## TASK TO CARRY OUT
Beginning with the line that contains "- Reshape the" in the material below, print each line exactly until the line that contains "right_click(580, 362)" has been printed, then stop.

[SUPPLIED RECORDS — start]

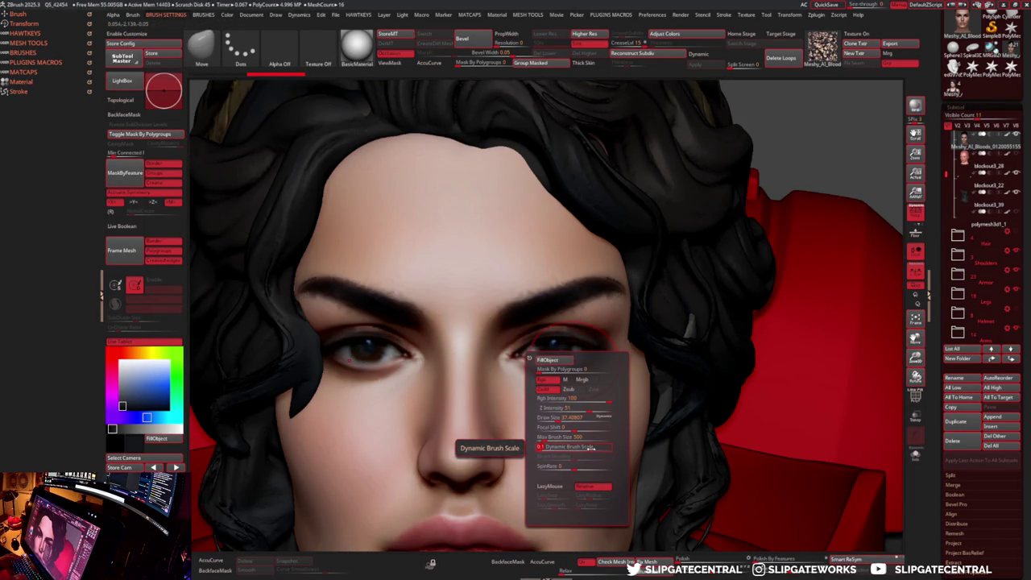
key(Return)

[SUPPLIED RECORDS — finish]
[SUPPLIED RECORDS — start]

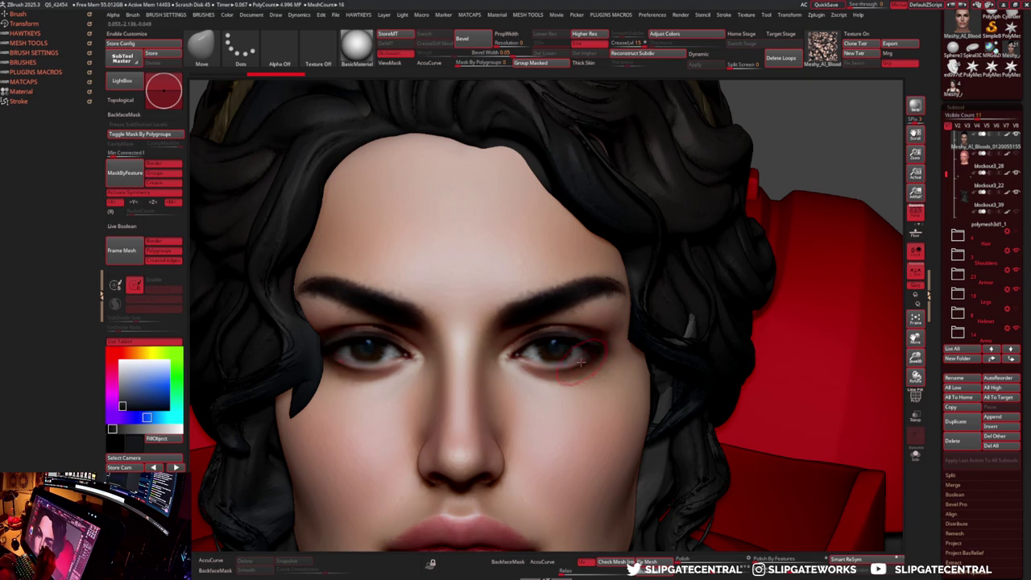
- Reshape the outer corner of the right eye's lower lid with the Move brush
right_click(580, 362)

[SUPPLIED RECORDS — finish]
[SUPPLIED RECORDS — start]

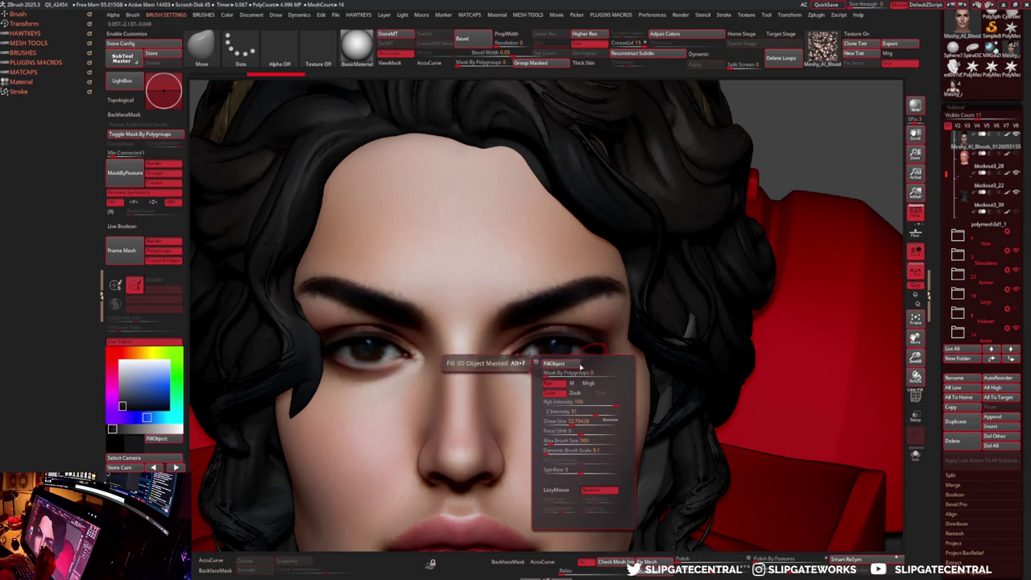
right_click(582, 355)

[SUPPLIED RECORDS — finish]

## SOLUTION TO THE PROBLEM
- Reshape the outer corner of the right eye's lower lid with the Move brush
right_click(580, 362)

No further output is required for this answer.